- [Textauszug]:
Diese Beispiele demonstrieren, dass die eigentlichen Interessen beider Seiten umso weniger gewahrt werden, je mehr sie sich auf ihre Positionen versteifen. Eine Einigung wird unwahrscheinlicher, und wenn sie denn erzielt wird, ist sie oft nicht mehr als ein mechanischer Kompromiss zwischen den widerstreitenden Positionen und keine sorgfältig ausgearbeitete Lösung, die die berechtigen Interessen beider Seiten verkörpert. Das Ergebnis bleibt hinter den Möglichkeiten zurück, oder es kommt gar keine Einigung zustande, wo eine gute Lösung möglich gewesen wäre.

Feilschen ist ineffizient

Die herkömmliche Verhandlungsmethode kann zu einer Einigung führen wie vielleicht im Falle der Messingschale, oder sie kann scheitern wie im Falle der Atomwaffentests. In Jedem Fall ist sie zeitraubend.

- [Bereitgestelltes Material]:
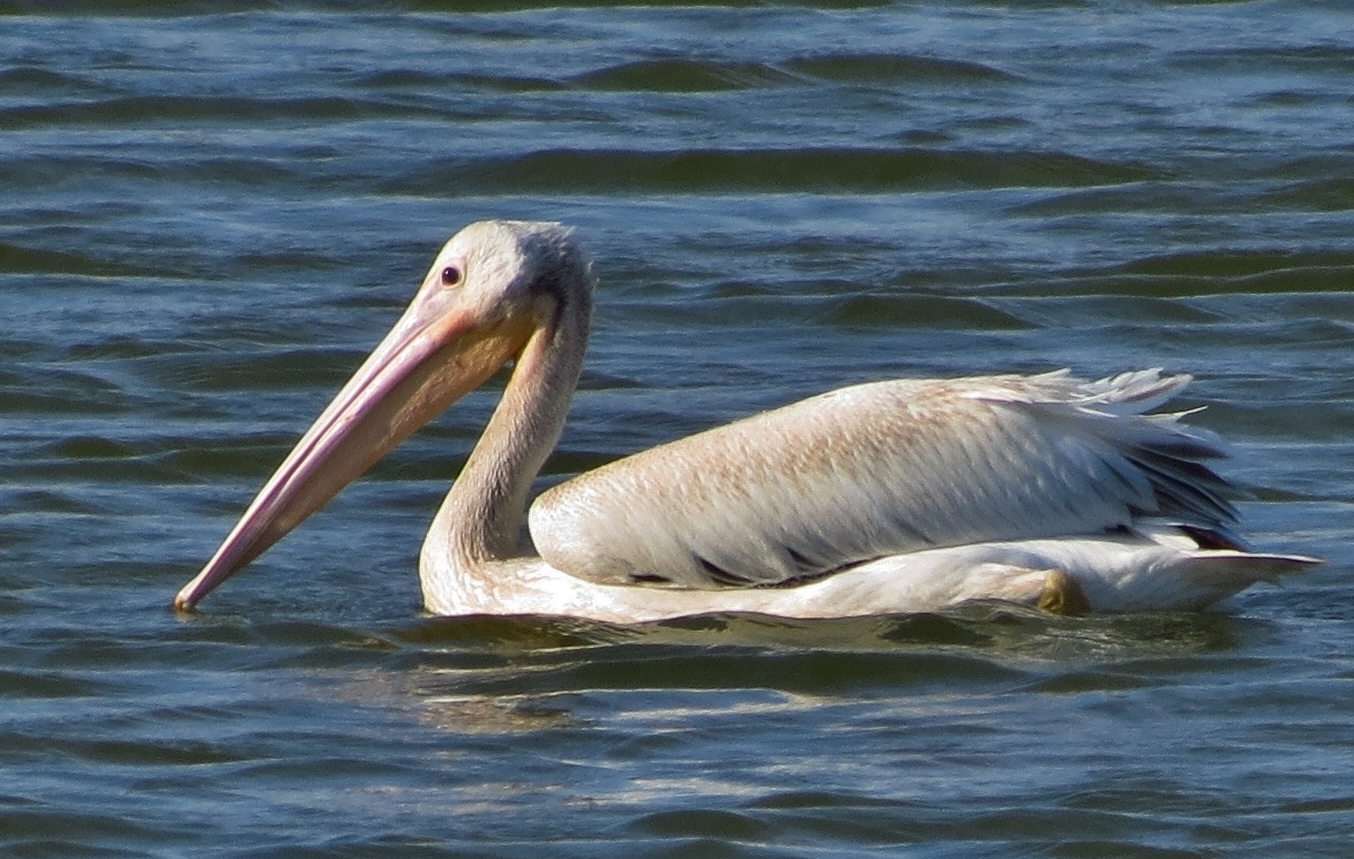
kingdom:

==

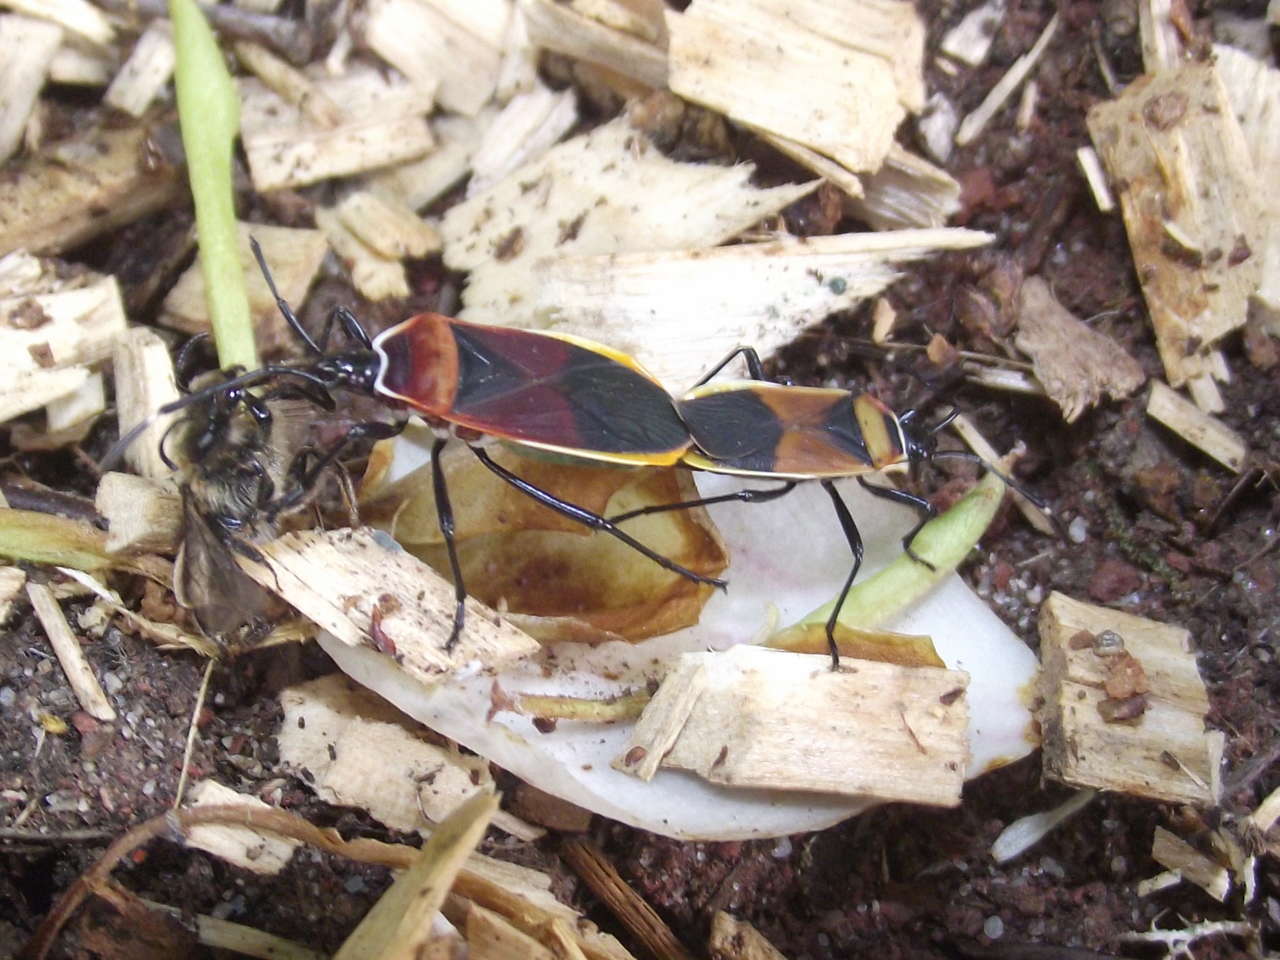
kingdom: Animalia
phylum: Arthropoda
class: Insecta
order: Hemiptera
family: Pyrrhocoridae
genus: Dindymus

- [Arbeitsaufträge]:
a. Warum bleibt laut dem Textauszug das Ergebnis einer Verhandlung oft hinter den Möglichkeiten zurück? Erklären Sie es in ein bis drei Sätzen.
b. Stimmen die folgenden Aussagen mit dem Textauszug überein? Beantworten Sie jede mit Ja oder Nein und belegen Sie die Antwort mit den entscheidenden Worten des Textauszugs als wörtlichem Zitat.
(i) Die herkömmliche Verhandlungsmethode führt immer zum Scheitern.
(ii) Die herkömmliche Verhandlungsmethode kostet viel Zeit.
(iii) Je mehr sich beide Seiten auf ihre Positionen versteifen, desto besser werden ihre eigentlichen Interessen gewahrt.

- [Lösungen]:
a. Je stärker sich beide Seiten auf ihre Positionen versteifen, desto weniger werden ihre eigentlichen Interessen gewahrt. Eine Einigung wird dadurch unwahrscheinlicher. Kommt sie doch zustande, ist sie oft nur ein mechanischer Kompromiss zwischen den widerstreitenden Positionen und keine sorgfältig ausgearbeitete Lösung, die den Interessen beider Seiten gerecht wird.

b.
(i) Nein: „Die herkömmliche Verhandlungsmethode kann zu einer Einigung führen“
(ii) Ja: „In Jedem Fall ist sie zeitraubend.“
(iii) Nein: „dass die eigentlichen Interessen beider Seiten umso weniger gewahrt werden, je mehr sie sich auf ihre Positionen versteifen“